Khaos Group researchers participate in the creation of a tool based on Artificial Intelligence to improve the early detection of melanoma
A research team at the University of Malaga has developed a tool based on Artificial Intelligence and automatic image classification to improve the accuracy of detection of melanoma, a type of skin cancer.
The aim of the scientists is to understand how automation systems “think” in order to increase their efficiency and apply them in different fields of medicine. To this end, the experts propose a customized tool for each lesion detection program. This serves to improve the decision making of intelligent detectors used in the medical field, which ultimately help professionals to make diagnoses.
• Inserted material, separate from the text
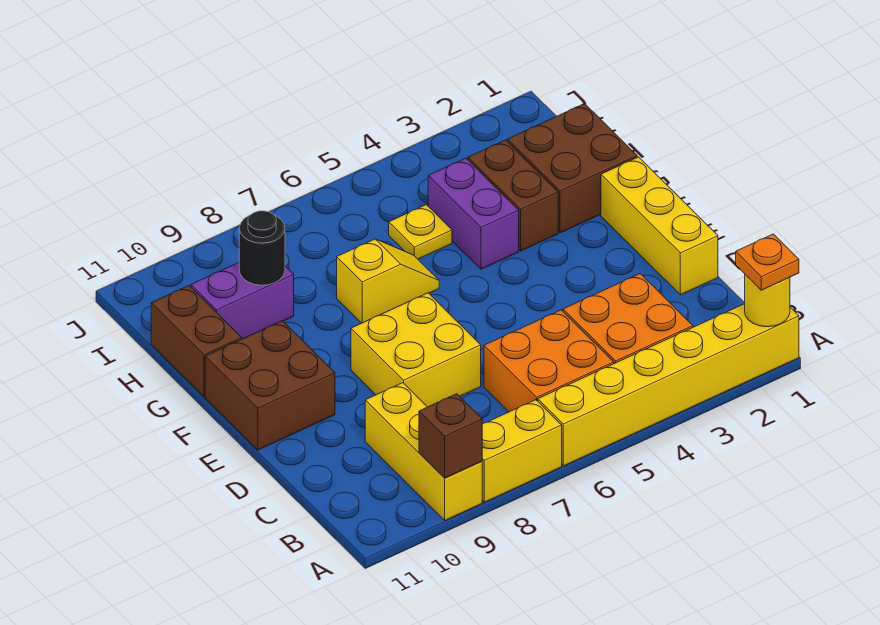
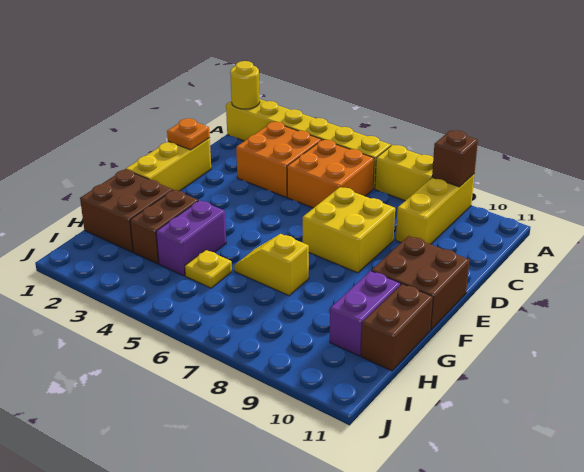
orange plate A1 level 3 -> orange plate D1 level 2
purple brick H9:H10 level 1 -> purple brick G10:H10 level 1
black round brick H9 level 2 -> none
In addition, it is a method that can be used with other similar screening programs, such as those focused on breast cancer.
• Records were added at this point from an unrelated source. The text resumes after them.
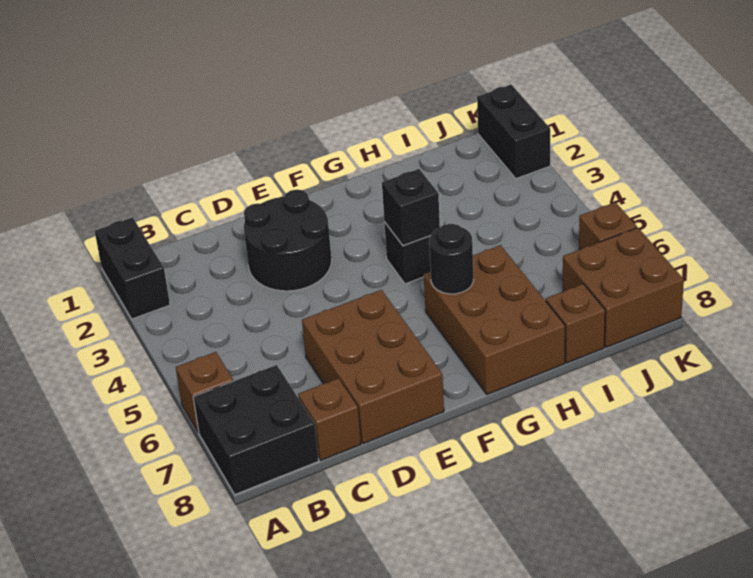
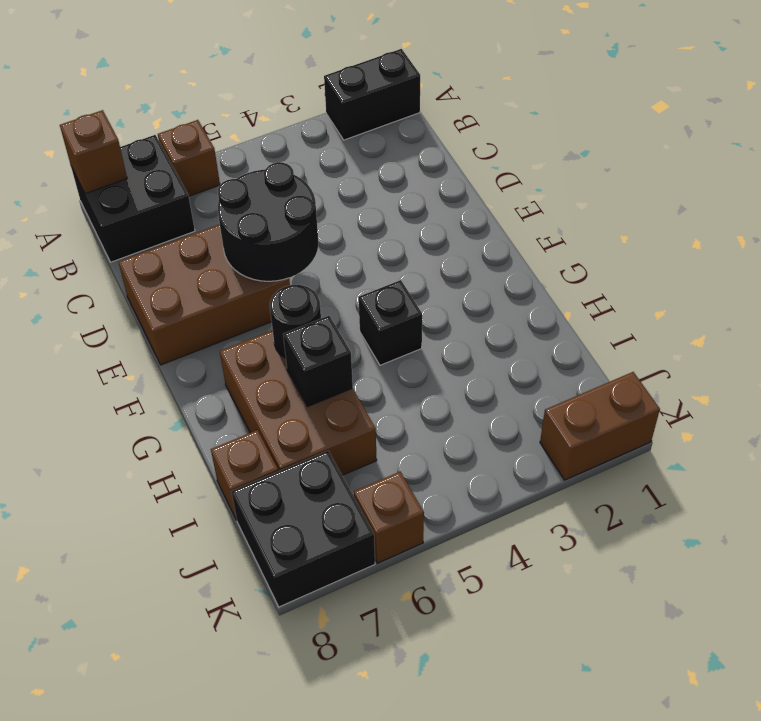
brown brick C8 level 1 -> brown brick A8 level 2
black round brick D2:E3 level 1 -> black round brick D5:E6 level 2
black brick G4 level 2 -> black brick H6 level 2
brown brick G6:H8 level 1 -> brown brick G6:I7 level 1
brown brick J7:K8 level 1 -> black brick J7:K8 level 1
black brick K1:K2 level 1 -> brown brick K1:K2 level 1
As explained in their paper “Ensemble-based genetic algorithm explainer with automized image segmentation: A case study on melanoma detection dataset”, published in Computers in Biology and Medicine and available at: https://doi.org/10.1016/j.compbiomed.2023.106613, the experts have used an approach based on genetic algorithms (computational techniques inspired by biological evolution) and automatic image classification to analyze and detect patterns associated with melanoma in a set of photographs.
The researchers’ work focused on determining how the algorithm “thinks”, thus developing an “explainer”. This highlights on the photographs the areas on which the system focuses to detect melanoma. Visually, it can be seen how different pixels are illuminated in yellow. Thus, experts can know which area the “black box” algorithm is “looking at” and what logical process it follows to determine whether, for example, a spot is a melanoma or not.
To test the effectiveness of this “explainer,” the Khaos Research Group at the Institute of Software Technology and Engineering, has assembled a set of images, drawn from free banks and privately held medical databases, containing spots, moles, freckles and other skin markings. Typically, doctors look at changes in shape, color, size or texture to determine whether they are benign or have progressed to melanoma. Thus, they have noticed that when the algorithm gets it right, it looks at very characteristic areas of skin tags; like physicians, while when it misses, it looks at less representative areas. “It detects different skin lesions such as melanoma, nevus, keratosis and healthy moles,” says University of Malaga researcher José Manuel García-Nieto.
To test the effectiveness of this tool, the experts have counted on the collaboration of Dr. Miguel Ángel Berciano (Intercenter Oncology Unit of the Virgen de la Victoria University Hospital), who, together with his collaborators, has checked the algorithm’s responses and has guided the researchers on the veracity of their answers and on the areas of interest for detecting possible pathologies in the skin marks.
Thus, the researchers have verified that the “explainer” works and that, based on it, the algorithm can be “taught” to follow the appropriate steps to detect the most complicated cases of melanoma. “The program does not replace in any case the work and diagnosis of a physician, but we propose it as a tool for pre-diagnosis of melanoma, as is already done in other hospitals with artificial intelligence that detects breast cancer,” concludes García-Nieto.
This work, which has been financed by the Ministry of Science and Innovation and the University of Malaga’s own funds, has as its next step the transfer of this “explainer” to domains other than the medical field, such as agriculture or environmental observation of the Earth.